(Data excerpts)
-=-=-

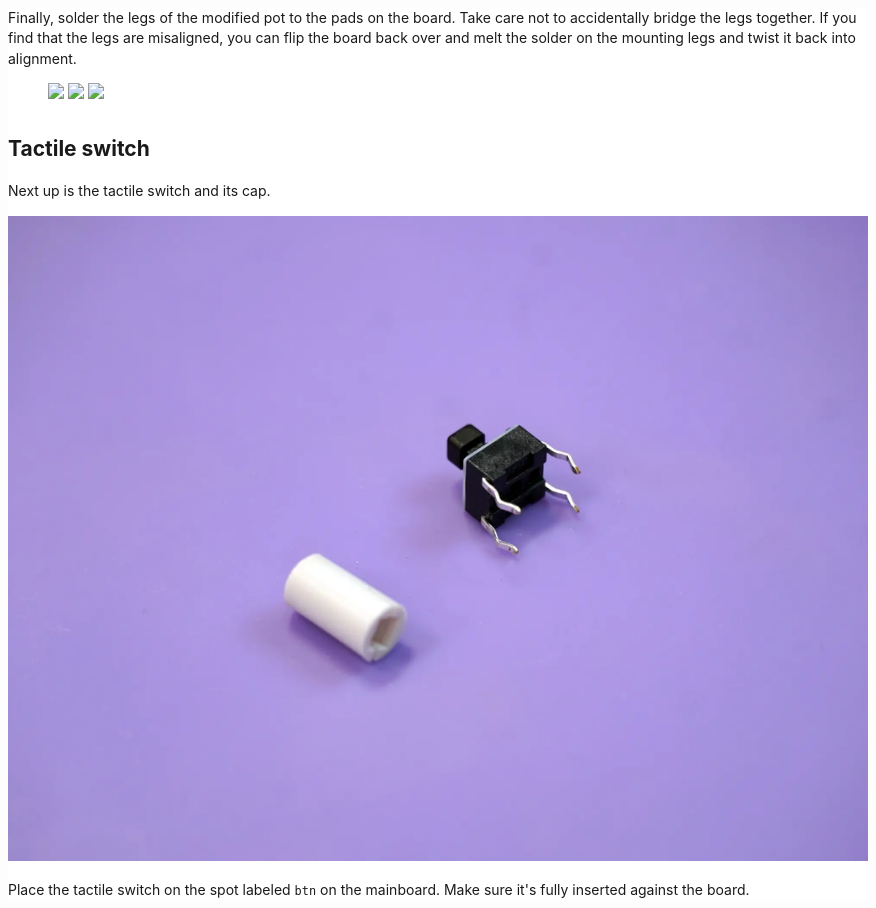 Finally, solder the legs of the modified pot to the pads on the board. Take care not to accidentally bridge the legs together. If you find that the legs are misaligned, you can flip the board back over and melt the solder on the mounting legs and twist it back into alignment.

<figure data-layered>
  <img src="../images/kit/31 - special pot.webp" class="active">
  <img src="../images/kit/32 - soldering special pot.webp">
  <img src="../images/kit/33 - soldering special pot.webp">
</figure>

## Tactile switch

Next up is the tactile switch and its cap.

![Tactile switch and cap](images/kit/34%20-%20button.webp)

Place the tactile switch on the spot labeled `btn` on the mainboard. Make sure it's fully inserted against the board.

-=-=-

— What you will do —
When you copy the entries above, keep every word exactly and omit the images.

— Answer —
 Finally, solder the legs of the modified pot to the pads on the board. Take care not to accidentally bridge the legs together. If you find that the legs are misaligned, you can flip the board back over and melt the solder on the mounting legs and twist it back into alignment.

<figure data-layered>
  <img src="../images/kit/31 - special pot.webp" class="active">
  <img src="../images/kit/32 - soldering special pot.webp">
  <img src="../images/kit/33 - soldering special pot.webp">
</figure>

## Tactile switch

Next up is the tactile switch and its cap.

![Tactile switch and cap](images/kit/34%20-%20button.webp)

Place the tactile switch on the spot labeled `btn` on the mainboard. Make sure it's fully inserted against the board.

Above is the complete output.